En revanche, il est de votre responsabilité, pour le moins, d’éviter les risques, c’est-à-dire d’éviter le passage des trains sur cette voie. Or, il existe une mesure dont nous pouvons être certain que l’investissement financier donnerait satisfaction. Il s’agit de supprimer temporairement les circulations sur la VHU tant qu’il y a présence migratoire, et de faire passer les trafics par le poste 10.
Cette mesure implique au moins deux heures de manœuvres supplémentaires pour les salariés. Compte tenu de l’organisation du travail sur le site de Dunkerque, elle impose l’affectation de moyens humains et matériels, c’est-à-dire l’affectation d’effectifs supplémentaires, ainsi que d’un engin moteur supplémentaire.
A défaut d’une telle mesure, il ne resterait qu’à interrompre les trafics du site, tant que les dangers persistent. Or, pour l’heure, ces dangers graves et imminents persistent.

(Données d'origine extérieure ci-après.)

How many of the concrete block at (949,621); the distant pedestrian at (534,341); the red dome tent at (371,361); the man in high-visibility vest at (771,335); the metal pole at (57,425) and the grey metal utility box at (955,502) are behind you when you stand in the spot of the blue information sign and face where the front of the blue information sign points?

C'est pourquoi, en tant que membre du CSE et conformément à l'article L. 4132-2 du code du travail, nous vous déposons par la présente un droit d'alerte pour danger grave et imminent concernant les risques d’accident de personne et l’ensemble des risques sur la santé mentale et physique liés à l’environnement anxiogène et violent auxquels sont soumises les circulations ferroviaires au sein du Grand Port Maritime de Dunkerque, en raison d’une concentration de population migrante livrée à elle-même.
Ce droit d'alerte couvre l'ensemble des CDL de Captrain France affectés sur le site de Dunkerque. Merci de bien vouloir en déposer copie dans le registre spécial de l'entreprise.
Nous vous rappelons que ce droit d'alerte pour danger grave et imminent oblige l'employeur à procéder immédiatement à une enquête conjointe avec le représentant du CSE qui lui a signalé le danger et à prendre les dispositions nécessaires pour y remédier.